15th USENIX Symposium on Networked Systems Design and Implementation ({NSDI} 18), April 9-11, 2018, Renton, WA.
Nathan Beckmann1 Haoxian Chen2 Asaf Cidon3
1 Carnegie Mellon University
2 University of Pennsylvania Stanford
3 University/Barracuda Networks
Cloud application performance is heavily reliant on the hit rate of datacenter key-value caches. Key-value caches typically use least recently used (LRU) as their eviction policy, but LRU’s hit rate is far from optimal under real workloads. Prior research has proposed many eviction policies that improve on LRU, but these policies make restrictive assumptions that hurt their hit rate, and they can be difficult to implement efficiently.
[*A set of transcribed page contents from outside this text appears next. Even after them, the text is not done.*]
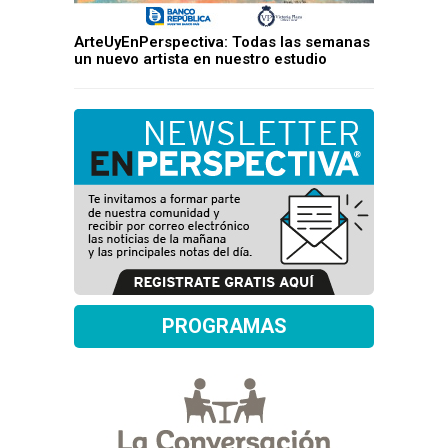
ArteUyEnPerspectiva: Todas las semanas
un nuevo artista en nuestro estudio
PROGRAMAS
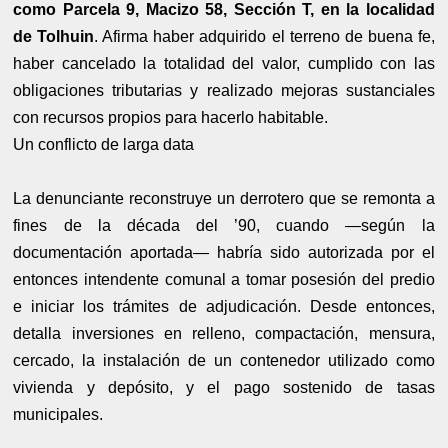
como Parcela 9, Macizo 58, Sección T, en la localidad
de Tolhuin
. Afirma haber adquirido el terreno de buena fe,
haber cancelado la totalidad del valor, cumplido con las
obligaciones tributarias y realizado mejoras sustanciales
con recursos propios para hacerlo habitable.
Un conflicto de larga data
La denunciante reconstruye un derrotero que se remonta a
fines de la década del ’90, cuando —según la
documentación aportada— habría sido autorizada por el
entonces intendente comunal a tomar posesión del predio
e iniciar los trámites de adjudicación. Desde entonces,
detalla inversiones en relleno, compactación, mensura,
cercado, la instalación de un contenedor utilizado como
vivienda y depósito, y el pago sostenido de tasas
municipales.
We introduce least hit density (LHD), a novel eviction policy for key-value caches. LHD predicts each object’s expected hits-per-space-consumed (hit density), filtering objects that contribute little to the cache’s hit rate. Unlike prior eviction policies, LHD does not rely on heuristics, but rather rigorously models objects’ behavior using conditional probability to adapt its behavior in real time.
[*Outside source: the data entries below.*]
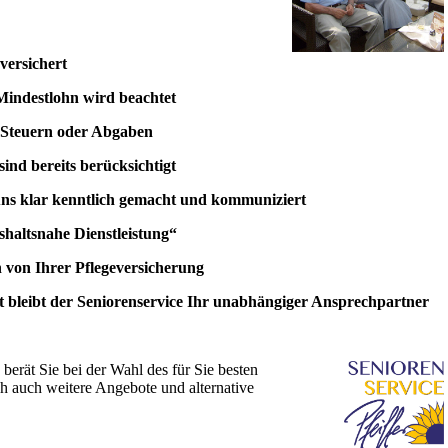
 versichert
 Mindestlohn wird beachtet
r Steuern oder Abgaben
ind bereits berücksichtigt
uns klar kenntlich gemacht und kommuniziert
ushaltsnahe Dienstleistung“
en von Ihrer Pflegeversicherung
t bleibt der Seniorenservice Ihr unabhängiger Ansprechpartner
 berät Sie bei der Wahl des für Sie besten
 auch weitere Angebote und alternative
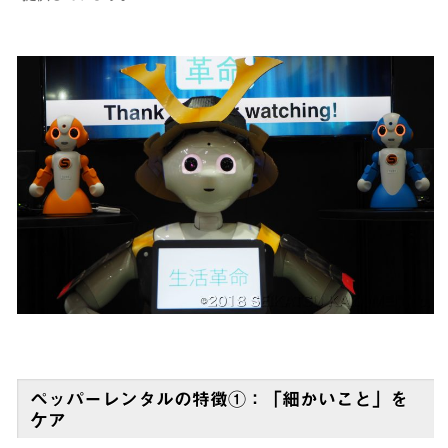
ペッパーレンタルの特徴①：「細かいこと」を
ケア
To make LHD practical, we design and implement RankCache, an efficient key-value cache based on memcached. We evaluate RankCache and LHD on commercial memcached and enterprise storage traces, where LHD consistently achieves better hit rates than prior policies. LHD requires much less space than prior policies to match their hit rate, on average 8X less than LRU and 2–3X less than recently proposed policies. Moreover, RankCache requires no synchronization in the common case, improving request throughput at 16 threads by 8X over LRU and by 2X over CLOCK.